→ **WORK TASK**
Repeat every record below exactly, but leave out any pictures.

→ **DATASET EXCERPTS**
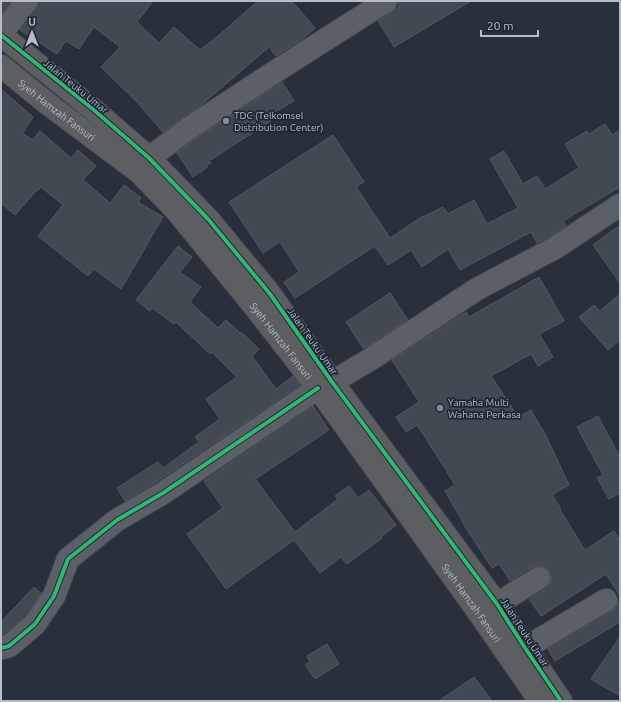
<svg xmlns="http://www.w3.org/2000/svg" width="621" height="702" font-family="Ubuntu,sans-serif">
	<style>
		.building { fill: #434952; stroke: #525862 }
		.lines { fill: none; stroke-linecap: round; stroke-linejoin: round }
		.minor-casing { stroke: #474b53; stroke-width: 24 }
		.highway-casing { stroke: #474d56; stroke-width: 24 }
		.minor { stroke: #5b6068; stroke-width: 22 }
		.highway { stroke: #5c5e62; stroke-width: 22 }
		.cycleway-casing { stroke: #1d2736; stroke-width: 6 }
		.cycleway { stroke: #33b770; stroke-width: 4 }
		.poi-dot { fill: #848c99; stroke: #1d2736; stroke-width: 1.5 }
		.labels { text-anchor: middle; stroke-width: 3.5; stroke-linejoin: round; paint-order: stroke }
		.street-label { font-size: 10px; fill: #b5bdcb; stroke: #1d2736 }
		.poi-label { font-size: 10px; fill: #b5bdcb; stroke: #1d2736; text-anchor: start }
	</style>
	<rect width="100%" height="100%" fill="#2a303b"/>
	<path class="building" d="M1 1H11L1 14Z
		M39 1H153L137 22 159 43 174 27 200 50 210 42H211L258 1H292L315 28 301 40 276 56 269 47 198 108 163 132 136 101 101 67 120 47 94 27 79 49 66 41 57 54 20 30 37 9Z
		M398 1H471L394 47 378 21 400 6 398 3Z
		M282 82 294 101 268 116 271 121 209 161 211 163 207 165 208 166 200 173 199 172 193 177 177 153 195 139Z
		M1 89 33 117 23 133 32 140 40 131 71 158 78 150 96 166 83 180 110 203 124 185 141 198 138 202 163 217 121 289 94 269 88 276 38 236 63 205 41 187 37 191H36L15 215 1 203Z
		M605 124 612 135 620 130V187L563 221 566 226 549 237 537 243 531 232 460 270 448 249 422 267 411 250 388 265 375 246 295 298 284 282 299 272 280 242 263 253 229 202 333 135 364 182 356 187 390 238 423 216V217L443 207 448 214 474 200 487 224 518 208 490 159 504 151 523 184 537 176 545 189 579 168 565 144 587 131 589 134Z
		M620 225V283L593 245Z
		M178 246 192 257 180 272 201 287 190 302 218 328 226 320 240 333 241 332 259 349 252 356 276 389 293 376 300 385 156 482 125 501 117 488 158 462 163 468 199 442 195 437 220 419 206 399 237 377 212 352 210 354 176 322 174 324 152 308 150 311 136 300Z
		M539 277 564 321 539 334 553 357 538 366 531 354 491 376 518 417 531 410 546 436 569 485 552 495 561 509 560 510 585 550 614 531 620 541V596L606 574 541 616 529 599 546 589 550 584 551 578 550 572 545 567 538 566 532 567 510 581 499 564 492 568 466 528 445 491 455 485 441 462 417 425 406 432 396 417 419 402 392 360 466 312 469 317Z
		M390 293 408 320 364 349 346 322Z
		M620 294V340L608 350 579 317 594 305 600 311Z
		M313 406 329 430 255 479 295 532 338 499 335 496 349 486 358 498 369 490 396 525 381 537 382 538 347 564 341 557 320 573 294 540 226 589 187 534 223 508 204 481Z
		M598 416 620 457V493L609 499 597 478 603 475 577 427Z
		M34 587 41 593 26 616 2 635 1 634V622Z
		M620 601V622L555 661 548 649 612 611 617 606 618 602Z
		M620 637V696L591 679Z
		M327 644 339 664 315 679 305 665 310 662 307 656Z
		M474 677 492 701H439Z"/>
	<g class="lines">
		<defs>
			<path id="minor" d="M1 34 27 1
				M149 158 188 129 273 73 386 1
				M332 382 371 359 477 289 555 248 620 205
				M483 616 497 604 539 578
				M1 648 9 646 35 624 54 596 68 559 117 520 163 493 318 388
				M525 648 606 600"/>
			<g id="highway">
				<path d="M1 35 94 110 149 158 208 219 270 294 332 382 497 604 525 648 561 701"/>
				<path id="s1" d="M1 66 48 104 139 172 175 209 255 307 318 388 482 617 540 701"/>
			</g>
		</defs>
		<use href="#minor" class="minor-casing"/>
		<use href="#highway" class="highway-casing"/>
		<use href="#minor" class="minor"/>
		<use href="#highway" class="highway"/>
		<defs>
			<path id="cycleway" d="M1 35 94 110 149 158 208 219 270 294 332 382 497 604 525 648 561 701
				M1 648 9 646 35 624 54 596 68 559 117 520 163 493 318 388"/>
		</defs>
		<use href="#cycleway" class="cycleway-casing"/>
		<use href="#cycleway" class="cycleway"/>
	</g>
	<g class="poi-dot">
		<circle cx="226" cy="121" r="4"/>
		<circle cx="440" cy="408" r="4"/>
	</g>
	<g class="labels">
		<g class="street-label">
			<text transform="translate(76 86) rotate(39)" y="4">Jalan Teuku Umar</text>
			<text dy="4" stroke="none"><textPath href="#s1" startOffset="71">Syeh Hamzah Fansuri</textPath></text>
			<text dy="4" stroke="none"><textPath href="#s1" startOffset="395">Syeh Hamzah Fansuri</textPath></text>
			<text transform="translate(313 341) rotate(55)" y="4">Jalan Teuku Umar</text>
			<text dy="4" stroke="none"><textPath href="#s1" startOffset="719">Syeh Hamzah Fansuri</textPath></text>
			<text transform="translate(525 632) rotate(57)" y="4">Jalan Teuku Umar</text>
		</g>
		<g class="poi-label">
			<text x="234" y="119">TDC (Telkomsel<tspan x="234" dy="12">Distribution Center)</tspan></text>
			<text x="448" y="406">Yamaha Multi<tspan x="448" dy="12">Wahana Perkasa</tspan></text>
		</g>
	</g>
	<rect width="621" height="702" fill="none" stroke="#b5bdcb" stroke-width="4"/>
	<g transform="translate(32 32)" stroke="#1d2736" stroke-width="3" paint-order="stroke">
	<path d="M0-3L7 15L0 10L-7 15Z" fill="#b5bdcb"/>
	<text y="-6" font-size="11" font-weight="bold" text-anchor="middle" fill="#b5bdcb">U</text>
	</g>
	<path d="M481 30v6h57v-6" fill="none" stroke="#b5bdcb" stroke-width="2"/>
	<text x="487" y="30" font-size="12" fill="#b5bdcb" stroke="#1d2736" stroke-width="3" paint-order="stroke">20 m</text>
</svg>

→ **EXPECTED ANSWER**
<svg xmlns="http://www.w3.org/2000/svg" width="621" height="702" font-family="Ubuntu,sans-serif">
	<style>
		.building { fill: #434952; stroke: #525862 }
		.lines { fill: none; stroke-linecap: round; stroke-linejoin: round }
		.minor-casing { stroke: #474b53; stroke-width: 24 }
		.highway-casing { stroke: #474d56; stroke-width: 24 }
		.minor { stroke: #5b6068; stroke-width: 22 }
		.highway { stroke: #5c5e62; stroke-width: 22 }
		.cycleway-casing { stroke: #1d2736; stroke-width: 6 }
		.cycleway { stroke: #33b770; stroke-width: 4 }
		.poi-dot { fill: #848c99; stroke: #1d2736; stroke-width: 1.5 }
		.labels { text-anchor: middle; stroke-width: 3.5; stroke-linejoin: round; paint-order: stroke }
		.street-label { font-size: 10px; fill: #b5bdcb; stroke: #1d2736 }
		.poi-label { font-size: 10px; fill: #b5bdcb; stroke: #1d2736; text-anchor: start }
	</style>
	<rect width="100%" height="100%" fill="#2a303b"/>
	<path class="building" d="M1 1H11L1 14Z
		M39 1H153L137 22 159 43 174 27 200 50 210 42H211L258 1H292L315 28 301 40 276 56 269 47 198 108 163 132 136 101 101 67 120 47 94 27 79 49 66 41 57 54 20 30 37 9Z
		M398 1H471L394 47 378 21 400 6 398 3Z
		M282 82 294 101 268 116 271 121 209 161 211 163 207 165 208 166 200 173 199 172 193 177 177 153 195 139Z
		M1 89 33 117 23 133 32 140 40 131 71 158 78 150 96 166 83 180 110 203 124 185 141 198 138 202 163 217 121 289 94 269 88 276 38 236 63 205 41 187 37 191H36L15 215 1 203Z
		M605 124 612 135 620 130V187L563 221 566 226 549 237 537 243 531 232 460 270 448 249 422 267 411 250 388 265 375 246 295 298 284 282 299 272 280 242 263 253 229 202 333 135 364 182 356 187 390 238 423 216V217L443 207 448 214 474 200 487 224 518 208 490 159 504 151 523 184 537 176 545 189 579 168 565 144 587 131 589 134Z
		M620 225V283L593 245Z
		M178 246 192 257 180 272 201 287 190 302 218 328 226 320 240 333 241 332 259 349 252 356 276 389 293 376 300 385 156 482 125 501 117 488 158 462 163 468 199 442 195 437 220 419 206 399 237 377 212 352 210 354 176 322 174 324 152 308 150 311 136 300Z
		M539 277 564 321 539 334 553 357 538 366 531 354 491 376 518 417 531 410 546 436 569 485 552 495 561 509 560 510 585 550 614 531 620 541V596L606 574 541 616 529 599 546 589 550 584 551 578 550 572 545 567 538 566 532 567 510 581 499 564 492 568 466 528 445 491 455 485 441 462 417 425 406 432 396 417 419 402 392 360 466 312 469 317Z
		M390 293 408 320 364 349 346 322Z
		M620 294V340L608 350 579 317 594 305 600 311Z
		M313 406 329 430 255 479 295 532 338 499 335 496 349 486 358 498 369 490 396 525 381 537 382 538 347 564 341 557 320 573 294 540 226 589 187 534 223 508 204 481Z
		M598 416 620 457V493L609 499 597 478 603 475 577 427Z
		M34 587 41 593 26 616 2 635 1 634V622Z
		M620 601V622L555 661 548 649 612 611 617 606 618 602Z
		M620 637V696L591 679Z
		M327 644 339 664 315 679 305 665 310 662 307 656Z
		M474 677 492 701H439Z"/>
	<g class="lines">
		<defs>
			<path id="minor" d="M1 34 27 1
				M149 158 188 129 273 73 386 1
				M332 382 371 359 477 289 555 248 620 205
				M483 616 497 604 539 578
				M1 648 9 646 35 624 54 596 68 559 117 520 163 493 318 388
				M525 648 606 600"/>
			<g id="highway">
				<path d="M1 35 94 110 149 158 208 219 270 294 332 382 497 604 525 648 561 701"/>
				<path id="s1" d="M1 66 48 104 139 172 175 209 255 307 318 388 482 617 540 701"/>
			</g>
		</defs>
		<use href="#minor" class="minor-casing"/>
		<use href="#highway" class="highway-casing"/>
		<use href="#minor" class="minor"/>
		<use href="#highway" class="highway"/>
		<defs>
			<path id="cycleway" d="M1 35 94 110 149 158 208 219 270 294 332 382 497 604 525 648 561 701
				M1 648 9 646 35 624 54 596 68 559 117 520 163 493 318 388"/>
		</defs>
		<use href="#cycleway" class="cycleway-casing"/>
		<use href="#cycleway" class="cycleway"/>
	</g>
	<g class="poi-dot">
		<circle cx="226" cy="121" r="4"/>
		<circle cx="440" cy="408" r="4"/>
	</g>
	<g class="labels">
		<g class="street-label">
			<text transform="translate(76 86) rotate(39)" y="4">Jalan Teuku Umar</text>
			<text dy="4" stroke="none"><textPath href="#s1" startOffset="71">Syeh Hamzah Fansuri</textPath></text>
			<text dy="4" stroke="none"><textPath href="#s1" startOffset="395">Syeh Hamzah Fansuri</textPath></text>
			<text transform="translate(313 341) rotate(55)" y="4">Jalan Teuku Umar</text>
			<text dy="4" stroke="none"><textPath href="#s1" startOffset="719">Syeh Hamzah Fansuri</textPath></text>
			<text transform="translate(525 632) rotate(57)" y="4">Jalan Teuku Umar</text>
		</g>
		<g class="poi-label">
			<text x="234" y="119">TDC (Telkomsel<tspan x="234" dy="12">Distribution Center)</tspan></text>
			<text x="448" y="406">Yamaha Multi<tspan x="448" dy="12">Wahana Perkasa</tspan></text>
		</g>
	</g>
	<rect width="621" height="702" fill="none" stroke="#b5bdcb" stroke-width="4"/>
	<g transform="translate(32 32)" stroke="#1d2736" stroke-width="3" paint-order="stroke">
	<path d="M0-3L7 15L0 10L-7 15Z" fill="#b5bdcb"/>
	<text y="-6" font-size="11" font-weight="bold" text-anchor="middle" fill="#b5bdcb">U</text>
	</g>
	<path d="M481 30v6h57v-6" fill="none" stroke="#b5bdcb" stroke-width="2"/>
	<text x="487" y="30" font-size="12" fill="#b5bdcb" stroke="#1d2736" stroke-width="3" paint-order="stroke">20 m</text>
</svg>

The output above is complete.